Я еще не оправился от нокаута и нахватал множество двоек. Все говорили, что со мною происходит что-то не то. Я же считал: напротив, то самое. Наконец, набравшись решимости, я подошел и молча сунул ей в руку билет в кино. В то время шел у нас «Милый друг», французский фильм по роману Мопассана «Bel-Ami», который я уже успел посмотреть два раза. Несмотря на отсутствие всякой уверенности, я шел на первое наше свидание с неведомым мне до того приподнятым чувством. Казалось, должна решиться моя судьба. Я слышал, как колотится сердце.

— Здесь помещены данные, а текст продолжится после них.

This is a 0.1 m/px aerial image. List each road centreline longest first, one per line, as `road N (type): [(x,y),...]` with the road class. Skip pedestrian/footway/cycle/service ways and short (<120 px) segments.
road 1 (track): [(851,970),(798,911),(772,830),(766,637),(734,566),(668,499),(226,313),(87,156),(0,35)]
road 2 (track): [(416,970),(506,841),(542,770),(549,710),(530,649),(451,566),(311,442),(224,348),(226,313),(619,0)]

И надо же! Я глазам не поверил! Чудо свершилось: она пришла. И тут случилось невероятное. Может быть, от избытка чувств, может быть, по другой причине, но тоже на нервной почве, на меня напал вдруг страшенный насморк, да еще с сумасшедшим чиханием. Люди стали оглядываться. Платок моментально хоть отжимай, другого платка нет, а из носа льет как из крана. Я готов был провалиться сквозь землю. Это почти случилось. То ли меня сотрясло чиханием, то ли я поскользнулся на чем-то, но вот как последний дурак я сижу на асфальте, прижав к лицу промокший платок, и озираюсь по сторонам, пытаясь понять, куда же делась моя избранница. А что еще ей тогда оставалось, как не скрыться отсюда? И чем быстрее, тем лучше. Конечно, я был бесконечно несчастен и, пожалуй, начинал догадываться, что на роль bel ami я вовсе или пока еще не гожусь. Но я и сегодня уверен в том, что это фиаско моего первого рандеву ничего общего не имело с моим происхождением и с принадлежностью девочки к брянской партийной аристократии.

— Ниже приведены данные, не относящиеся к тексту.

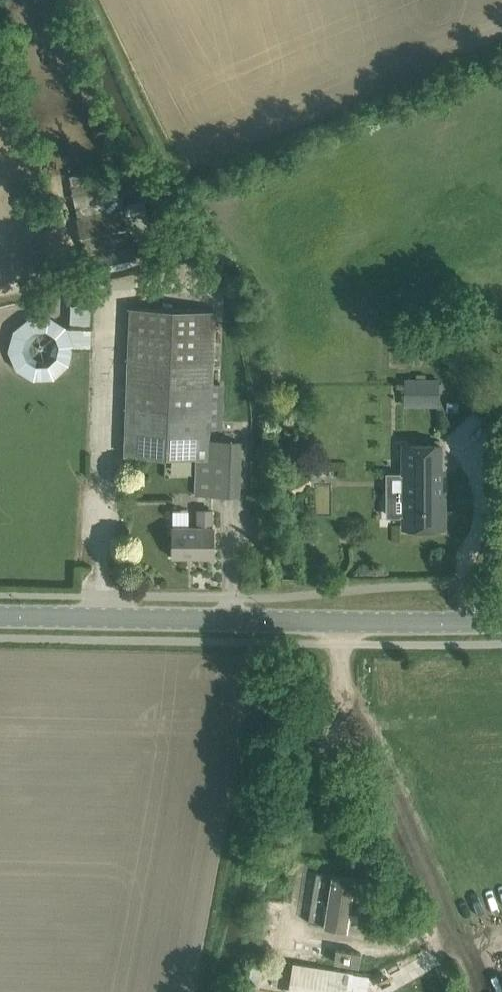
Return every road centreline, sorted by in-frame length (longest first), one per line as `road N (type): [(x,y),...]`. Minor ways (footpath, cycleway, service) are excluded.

Более чем вероятно (что само по себе совершенно естественно), что меня, несмотря на некоторый худой опыт, который я уже проделал, половое различие интересовало больше, чем все этнические и политические различия. А тем временем я открыл в себе новую любовь – любовь к книгам, к литературе. Правда, брянская библиотека особым богатством не отличалась, да к тому же здесь, как и повсюду, имелось своего рода послецензурное сито, жертвами которого пало немало книг еще живых и даже признанных советских авторов, прежде всего произведения, написанные ими в ранние годы – например, в двадцатые. И такую книгу можно было время от времени найти, пожалуй, только в провинциальных библиотеках благодаря случайному недосмотру перегруженных работой библиотекарей.

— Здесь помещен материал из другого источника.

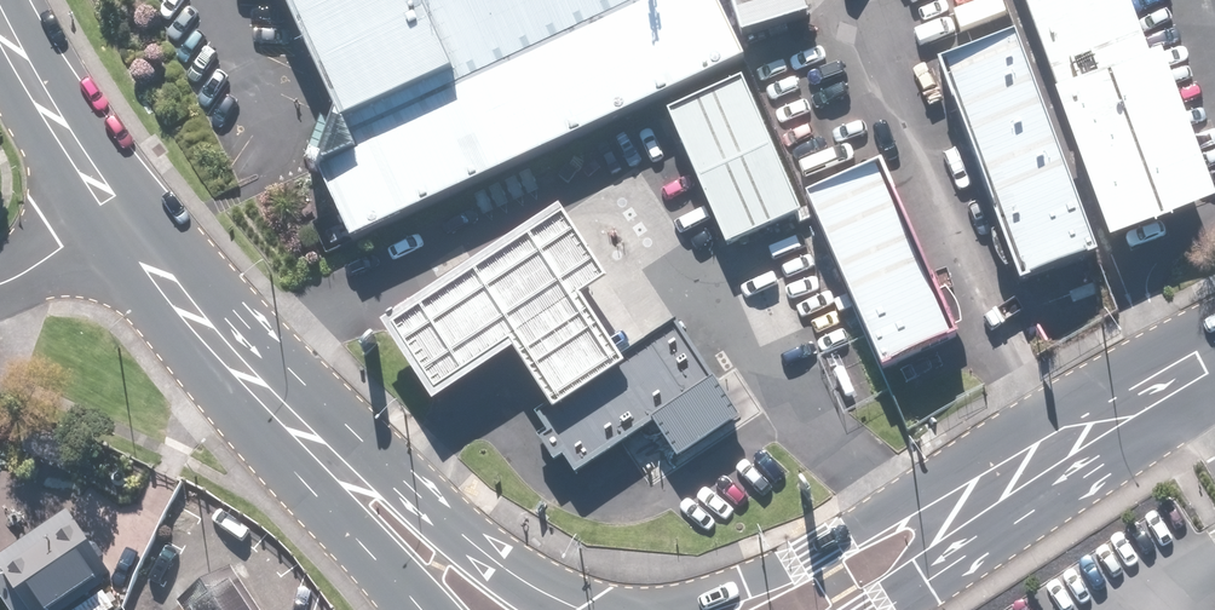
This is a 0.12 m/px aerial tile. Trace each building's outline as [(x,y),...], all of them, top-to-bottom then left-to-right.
[(738,55),(712,0),(287,0),(356,147),(319,165),(352,234),(738,55)] [(746,26),(804,7),(802,0),(738,0),(746,26)] [(1112,240),(1214,202),(1162,53),(1152,55),(1132,0),(1029,0),(1044,36),(1112,240)] [(1016,32),(938,62),(1021,278),(1099,248),(1016,32)] [(802,213),(749,81),(672,111),(725,244),(802,213)] [(945,310),(882,162),(808,194),(819,218),(881,364),(955,333),(945,310)] [(512,345),(548,400),(552,405),(624,358),(620,353),(580,291),(606,273),(558,200),(378,317),(431,397),(512,345)] [(673,318),(620,353),(548,400),(535,409),(546,426),(537,432),(554,457),(562,452),(574,471),(652,419),(650,415),(712,375),(673,318)] [(712,375),(650,415),(652,419),(676,456),(740,415),(713,373),(712,375)] [(104,545),(74,513),(0,559),(0,583),(17,609),(63,609),(121,574),(104,545)] [(179,606),(182,609),(256,609),(228,571),(179,606)] [(115,589),(78,609),(126,609),(115,589)]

Так, я еще помню, какое невероятно удручающее впечатление произвел на меня ранний роман Ильи Эренбурга «Хулио Хуренито». Я еще был недостаточно информирован о жизни, которую приходилось терпеть евреям в России, а также членам моей семьи в прошлом; но я знал достаточно, чтобы с ужасом прочитать эренбурговские зловещие предложения, исполненные горькой сатиры, из года тысяча девятьсот двадцать третьего, его пророчество о судьбах иудейского племени, которое он вкладывает в уста сумасбродного учителя: «В недалеком будущем состоятся торжественные сеансы уничтожения иудейского племени в Будапеште, Киеве, Яффе, Алжире и во многих других местах. В программу войдут, кроме излюбленных уважаемой публикой традиционных погромов, также реставрированные в духе эпохи сожжение иудеев, закапывание оных живьем в землю, опрыскивание полей иудейской кровью и новые приемы „эвакуации“, „очистки от подозрительных элементов“ и прочее, прочее. На торжества приглашаются кардиналы, епископы, архимандриты, английские лорды, румынские бояре, русские либералы, французские журналисты, члены семьи Гогенцоллернов, греки без различия звания, а также все желающие…Болезни человечества не детская корь, а старые закоренелые приступы подагры, и у него имеются некоторые привычки по части лечения… Где уж на старости лет отвыкать!» Быть может, я читал эти строки с чрезмерной увлеченностью подростка, способного дать волю фантазии даже там, где речь идет о злодействе.